Pentesting also includes the heavy task of maintaining not only a record of what techniques and attacks you perform, but also keeping track of ALL of the results. During an engagement, the attack vectors, exploit potential, and tool results of the target you're assessing grow organically like a conceptual mind map. To keep track of results and potential attack vectors I use a combination of two tools. The first is an open source application called FreeMind
that makes creating mind maps incredibly easy. It has a nice set of keyboard shortcuts to make things fast and efficient. Once you learn the basics of building maps, this application becomes an invaluable tool during a live engagement. The second tool is a custom built tool called Penzoil that allows you to copy and past the raw test results of CLI tools and keep moving. The tool categorizes the Pasting of the text and allows you to dump a C&P or search everything that's indexed. Currently it needs to be able to export everything to a text file. I'd also like the ability to dump useful items and artifacts using common regular expressions (i.e. Extract all IP addresses, email addresses, URI's, etc.).
I'm in the process of operationalizing the PTES framework. I think it's a nice collection of standard practices that should at least be considered during a live engagement. I'l be integrating the tool into the CI_Index_UI application as I continue to promote local security application development and a single pane of glass philosophy.

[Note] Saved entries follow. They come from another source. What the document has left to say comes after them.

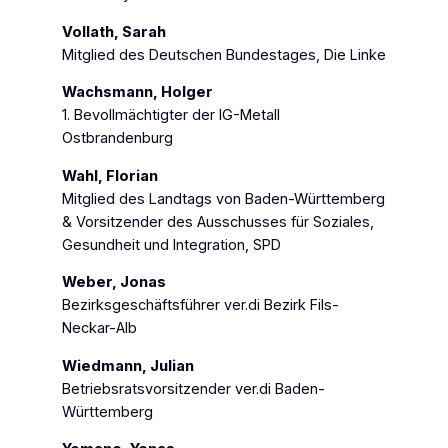
Vollath, Sarah
Mitglied des Deutschen Bundestages, Die Linke
Wachsmann, Holger
1. Bevollmächtigter der IG-Metall
Ostbrandenburg
Wahl, Florian
Mitglied des Landtags von Baden-Württemberg
& Vorsitzender des Ausschusses für Soziales,
Gesundheit und Integration, SPD
Weber, Jonas
Bezirksgeschäftsführer ver.di Bezirk Fils-
Neckar-Alb
Wiedmann, Julian
Betriebsratsvorsitzender ver.di Baden-
Württemberg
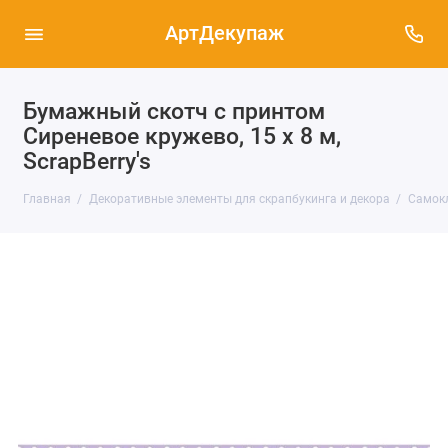
АртДекупаж
Бумажный скотч с принтом
Сиреневое кружево, 15 х 8 м,
ScrapBerry's
Главная
Декоративные элементы для скрапбукинга и декора
Самокл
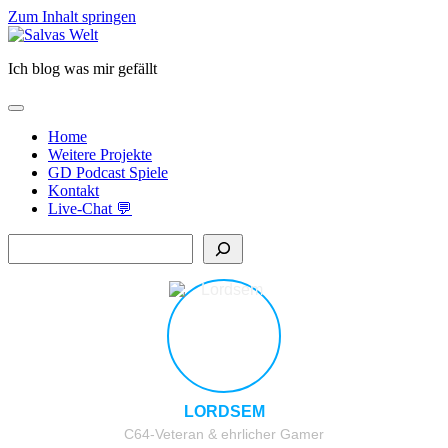
Zum Inhalt springen
Salvas
Welt
Ich blog was mir gefällt
open
primary
Home
menu
Weitere Projekte
GD Podcast Spiele
Kontakt
Live-Chat 💬
Sidebar
Suchen
LORDSEM
C64-Veteran & ehrlicher Gamer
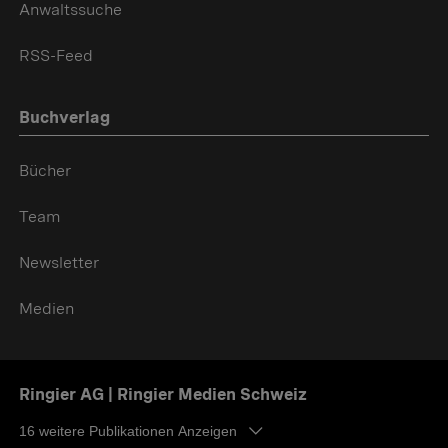
Anwaltssuche
RSS-Feed
Buchverlag
Bücher
Team
Newsletter
Medien
Ringier AG | Ringier Medien Schweiz
16
weitere Publikationen Anzeigen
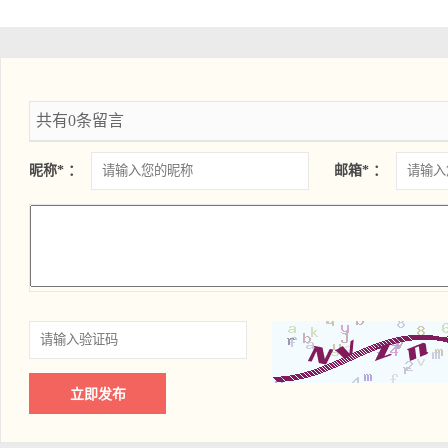
共有0条留言
昵称* ：
邮箱* ：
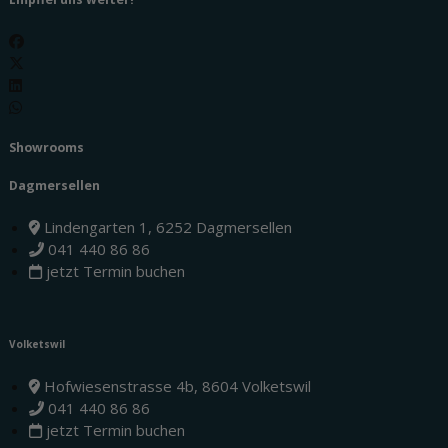
Showrooms
Dagmersellen
Lindengarten 1, 6252 Dagmersellen
041 440 86 86
jetzt Termin buchen
Volketswil
Hofwiesenstrasse 4b, 8604 Volketswil
041 440 86 86
jetzt Termin buchen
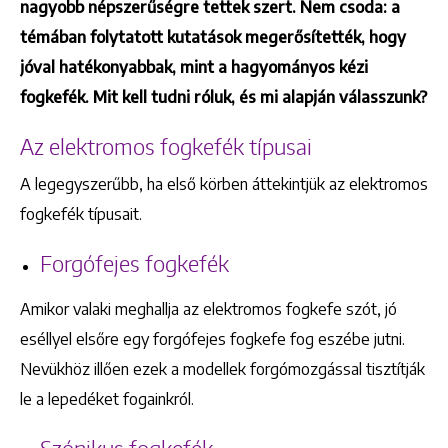
nagyobb népszerűségre tettek szert. Nem csoda: a
témában folytatott kutatások megerősítették, hogy
jóval hatékonyabbak, mint a hagyományos kézi
fogkefék. Mit kell tudni róluk, és mi alapján válasszunk?
Az elektromos fogkefék típusai
A legegyszerűbb, ha első körben áttekintjük az elektromos
fogkefék típusait.
Forgófejes fogkefék
Amikor valaki meghallja az elektromos fogkefe szót, jó
eséllyel elsőre egy forgófejes fogkefe fog eszébe jutni.
Nevükhöz illően ezek a modellek forgómozgással tisztítják
le a lepedéket fogainkról.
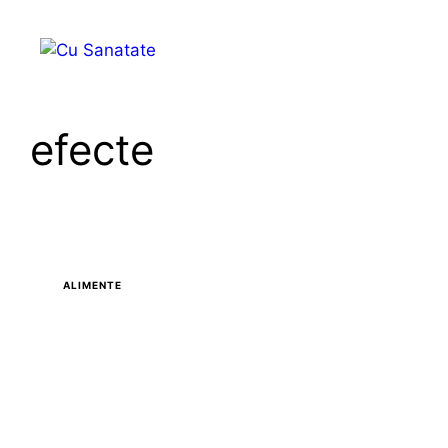
Skip
to
Menu
content
efecte
ALIMENTE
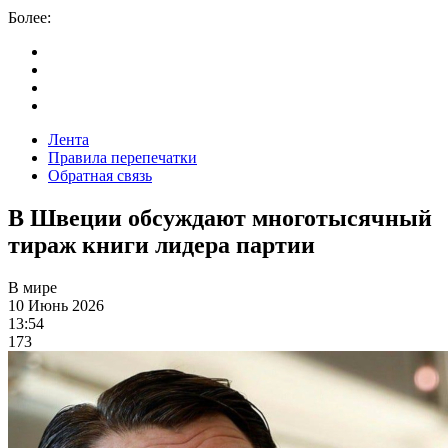
Более:
Лента
Правила перепечатки
Обратная связь
В Швеции обсуждают многотысячный
тираж книги лидера партии
В мире
10 Июнь 2026
13:54
173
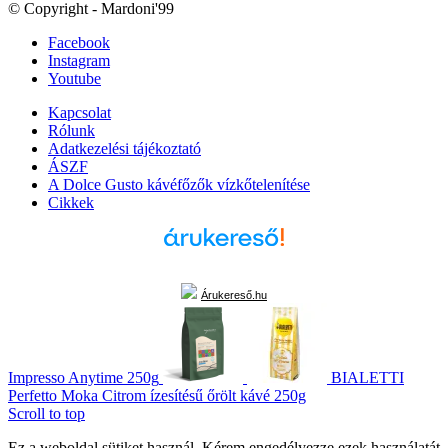
© Copyright - Mardoni'99
Facebook
Instagram
Youtube
Kapcsolat
Rólunk
Adatkezelési tájékoztató
ÁSZF
A Dolce Gusto kávéfőzők vízkőtelenítése
Cikkek
Árukereső.hu
Impresso Anytime 250g
BIALETTI
Perfetto Moka Citrom ízesítésű őrölt kávé 250g
Scroll to top
Ez a weboldal sütiket használ. Kérem engedélyezze ezek használatát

I'm also bouncing around some loose ideas of integrating a Vuln/Exploit aggregator into the UI as well. It would contain:
http://www.securityfocus.com/rss/vulnerabilities.xml http://www.symantec.com/xml/rss/listings.jsp?lid=advisories https://nvd.nist.gov/download/nvd-rss.xml https://www.exploit-db.com/rss.xml https://rss.packetstormsecurity.com/files/tags/exploit/ https://rss.packetstormsecurity.com/files/tags/proof_of_concept/ https://rss.packetstormsecurity.com/files/tags/vulnerability/ http://www.blackasylum.com/index.php?q=SSH&e=1 http://cxsecurity.com/exploit/
- RSS Feed information from the following sites:
- A collection of common and vulnerable service variants per service and the known (and tested) exploits of those services (because low hanging fruit should be picked!)
FTP (TrueFTP, VSFTPd,
HTTPd (Apache, IIS,
The goal of this PENTRN component is to have a local resource that has an organized index of known (and reliable) attacks that can you execute quickly.
Finally (because I need to get to work), I'd like to mention that May 20 saw the revealing of the Beareau of Industry and Security's proposed Wassenaar rule updates. In essence, the new rules make security research, exploit development and the sale of exploits (export) illegal. This is a problem. --or is it? The new report attempts to define intrusion software as software specifically designed or modified or avoid detection by monitoring tools. It goes further and attempts to basically outlaw the practice of defeating protective counter measures of a compuer or network-capable device --as well as identifying the modification of the "standard execution path of a program or process in order to allow the execution of externally provided instructions" as something punishable by law.
In layman's terms, the Wassenaar Arrangement proposal makes exploit code and hacking completely illegal. I think this is fascinating as I knew this was coming. I doubt the Wassenaar Arrangement will get passsed unless it undergoes numerous revisions, but I recognize its significance in the growing and alarming space that is global information security.